DATA FOR REVIEW below:
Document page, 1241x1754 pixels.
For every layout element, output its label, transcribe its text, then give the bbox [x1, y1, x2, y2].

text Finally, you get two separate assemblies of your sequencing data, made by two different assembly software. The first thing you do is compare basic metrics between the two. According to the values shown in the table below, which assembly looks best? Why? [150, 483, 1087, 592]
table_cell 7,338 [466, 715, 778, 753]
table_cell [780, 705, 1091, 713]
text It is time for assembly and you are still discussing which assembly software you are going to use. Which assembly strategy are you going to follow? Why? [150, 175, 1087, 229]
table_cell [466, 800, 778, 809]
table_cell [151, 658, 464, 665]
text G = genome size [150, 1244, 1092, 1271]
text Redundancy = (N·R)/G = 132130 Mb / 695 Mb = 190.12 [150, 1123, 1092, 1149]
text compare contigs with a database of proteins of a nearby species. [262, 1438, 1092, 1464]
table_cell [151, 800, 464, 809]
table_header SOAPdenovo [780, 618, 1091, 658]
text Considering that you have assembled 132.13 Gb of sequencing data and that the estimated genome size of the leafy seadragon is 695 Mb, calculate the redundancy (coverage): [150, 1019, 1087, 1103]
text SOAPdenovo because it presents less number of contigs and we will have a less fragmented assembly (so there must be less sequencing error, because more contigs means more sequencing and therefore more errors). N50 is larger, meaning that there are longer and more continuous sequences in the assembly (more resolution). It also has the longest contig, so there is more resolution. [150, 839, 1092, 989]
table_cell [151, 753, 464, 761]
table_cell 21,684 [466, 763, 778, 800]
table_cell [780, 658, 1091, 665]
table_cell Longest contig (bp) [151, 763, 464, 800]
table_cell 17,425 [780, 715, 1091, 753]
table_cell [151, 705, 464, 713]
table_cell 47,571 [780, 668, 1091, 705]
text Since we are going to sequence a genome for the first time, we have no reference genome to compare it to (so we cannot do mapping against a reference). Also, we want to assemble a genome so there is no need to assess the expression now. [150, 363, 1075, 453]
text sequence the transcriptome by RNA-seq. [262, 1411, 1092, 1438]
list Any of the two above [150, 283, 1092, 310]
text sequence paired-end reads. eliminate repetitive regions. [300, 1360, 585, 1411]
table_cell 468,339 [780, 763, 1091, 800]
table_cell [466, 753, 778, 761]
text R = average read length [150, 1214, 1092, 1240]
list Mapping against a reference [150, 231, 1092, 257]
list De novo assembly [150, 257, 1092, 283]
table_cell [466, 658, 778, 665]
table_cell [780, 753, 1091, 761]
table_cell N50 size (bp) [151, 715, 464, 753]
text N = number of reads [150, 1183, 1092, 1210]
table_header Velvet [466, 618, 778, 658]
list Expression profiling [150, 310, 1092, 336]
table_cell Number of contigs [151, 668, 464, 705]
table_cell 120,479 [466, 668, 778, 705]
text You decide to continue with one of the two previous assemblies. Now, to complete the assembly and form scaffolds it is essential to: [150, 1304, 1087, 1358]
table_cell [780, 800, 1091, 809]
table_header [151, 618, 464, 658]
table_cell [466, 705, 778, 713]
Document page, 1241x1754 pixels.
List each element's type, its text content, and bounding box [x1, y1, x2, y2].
End of DATA FOR REVIEW.
*WHAT TO WORK ON*.
Output the listing above in full, exactly as written.

*EXERCISE ANSWER*.
Document page, 1241x1754 pixels.
For every layout element, output its label, transcribe its text, then give the bbox [x1, y1, x2, y2].

text Finally, you get two separate assemblies of your sequencing data, made by two different assembly software. The first thing you do is compare basic metrics between the two. According to the values shown in the table below, which assembly looks best? Why? [150, 483, 1087, 592]
table_cell 7,338 [466, 715, 778, 753]
table_cell [780, 705, 1091, 713]
text It is time for assembly and you are still discussing which assembly software you are going to use. Which assembly strategy are you going to follow? Why? [150, 175, 1087, 229]
table_cell [466, 800, 778, 809]
table_cell [151, 658, 464, 665]
text G = genome size [150, 1244, 1092, 1271]
text Redundancy = (N·R)/G = 132130 Mb / 695 Mb = 190.12 [150, 1123, 1092, 1149]
text compare contigs with a database of proteins of a nearby species. [262, 1438, 1092, 1464]
table_cell [151, 800, 464, 809]
table_header SOAPdenovo [780, 618, 1091, 658]
text Considering that you have assembled 132.13 Gb of sequencing data and that the estimated genome size of the leafy seadragon is 695 Mb, calculate the redundancy (coverage): [150, 1019, 1087, 1103]
text SOAPdenovo because it presents less number of contigs and we will have a less fragmented assembly (so there must be less sequencing error, because more contigs means more sequencing and therefore more errors). N50 is larger, meaning that there are longer and more continuous sequences in the assembly (more resolution). It also has the longest contig, so there is more resolution. [150, 839, 1092, 989]
table_cell [151, 753, 464, 761]
table_cell 21,684 [466, 763, 778, 800]
table_cell [780, 658, 1091, 665]
table_cell Longest contig (bp) [151, 763, 464, 800]
table_cell 17,425 [780, 715, 1091, 753]
table_cell [151, 705, 464, 713]
table_cell 47,571 [780, 668, 1091, 705]
text Since we are going to sequence a genome for the first time, we have no reference genome to compare it to (so we cannot do mapping against a reference). Also, we want to assemble a genome so there is no need to assess the expression now. [150, 363, 1075, 453]
text sequence the transcriptome by RNA-seq. [262, 1411, 1092, 1438]
list Any of the two above [150, 283, 1092, 310]
text sequence paired-end reads. eliminate repetitive regions. [300, 1360, 585, 1411]
table_cell 468,339 [780, 763, 1091, 800]
table_cell [466, 753, 778, 761]
text R = average read length [150, 1214, 1092, 1240]
list Mapping against a reference [150, 231, 1092, 257]
list De novo assembly [150, 257, 1092, 283]
table_cell [466, 658, 778, 665]
table_cell [780, 753, 1091, 761]
table_cell N50 size (bp) [151, 715, 464, 753]
text N = number of reads [150, 1183, 1092, 1210]
table_header Velvet [466, 618, 778, 658]
list Expression profiling [150, 310, 1092, 336]
table_cell Number of contigs [151, 668, 464, 705]
table_cell 120,479 [466, 668, 778, 705]
text You decide to continue with one of the two previous assemblies. Now, to complete the assembly and form scaffolds it is essential to: [150, 1304, 1087, 1358]
table_cell [780, 800, 1091, 809]
table_header [151, 618, 464, 658]
table_cell [466, 705, 778, 713]
Document page, 1241x1754 pixels.
List each element's type, its text content, and bounding box [x1, y1, x2, y2].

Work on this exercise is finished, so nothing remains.